» Saved entries
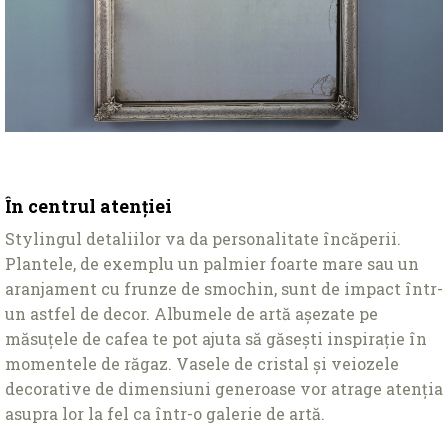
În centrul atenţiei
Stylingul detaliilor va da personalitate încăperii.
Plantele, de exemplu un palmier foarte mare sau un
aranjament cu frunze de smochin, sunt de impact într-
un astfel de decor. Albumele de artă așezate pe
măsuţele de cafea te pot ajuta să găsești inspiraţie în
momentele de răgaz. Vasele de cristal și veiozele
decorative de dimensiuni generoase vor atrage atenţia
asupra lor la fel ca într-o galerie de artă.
---
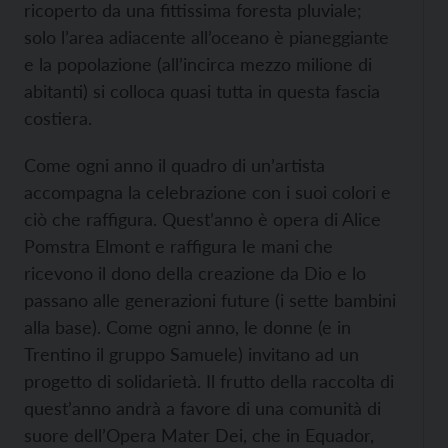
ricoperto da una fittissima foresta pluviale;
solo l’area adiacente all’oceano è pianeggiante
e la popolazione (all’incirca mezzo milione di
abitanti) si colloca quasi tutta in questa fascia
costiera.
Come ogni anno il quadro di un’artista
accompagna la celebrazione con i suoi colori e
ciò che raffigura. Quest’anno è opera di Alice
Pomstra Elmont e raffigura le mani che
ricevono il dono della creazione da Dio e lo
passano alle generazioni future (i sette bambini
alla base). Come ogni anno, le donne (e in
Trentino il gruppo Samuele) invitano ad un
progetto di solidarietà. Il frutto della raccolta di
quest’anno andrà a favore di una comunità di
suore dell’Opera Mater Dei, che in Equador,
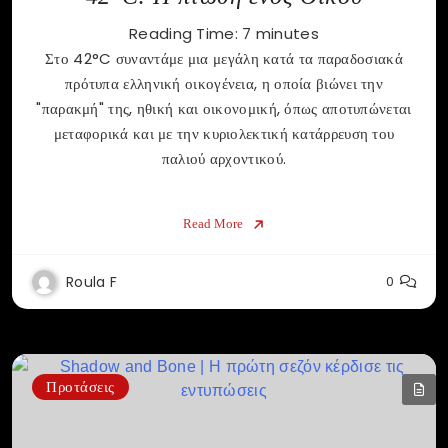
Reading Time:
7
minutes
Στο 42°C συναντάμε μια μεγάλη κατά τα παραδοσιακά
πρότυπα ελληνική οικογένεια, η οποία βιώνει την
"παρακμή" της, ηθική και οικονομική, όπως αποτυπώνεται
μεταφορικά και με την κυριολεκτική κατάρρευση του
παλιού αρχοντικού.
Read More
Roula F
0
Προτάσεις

» TASK TO COMPLETE
The answer is the run of lines above from the line containing "În centrul atenţiei" through the line containing "un astfel de", copied exactly and alone.

» TASK RESULT
În centrul atenţiei
Stylingul detaliilor va da personalitate încăperii.
Plantele, de exemplu un palmier foarte mare sau un
aranjament cu frunze de smochin, sunt de impact într-
un astfel de decor. Albumele de artă așezate pe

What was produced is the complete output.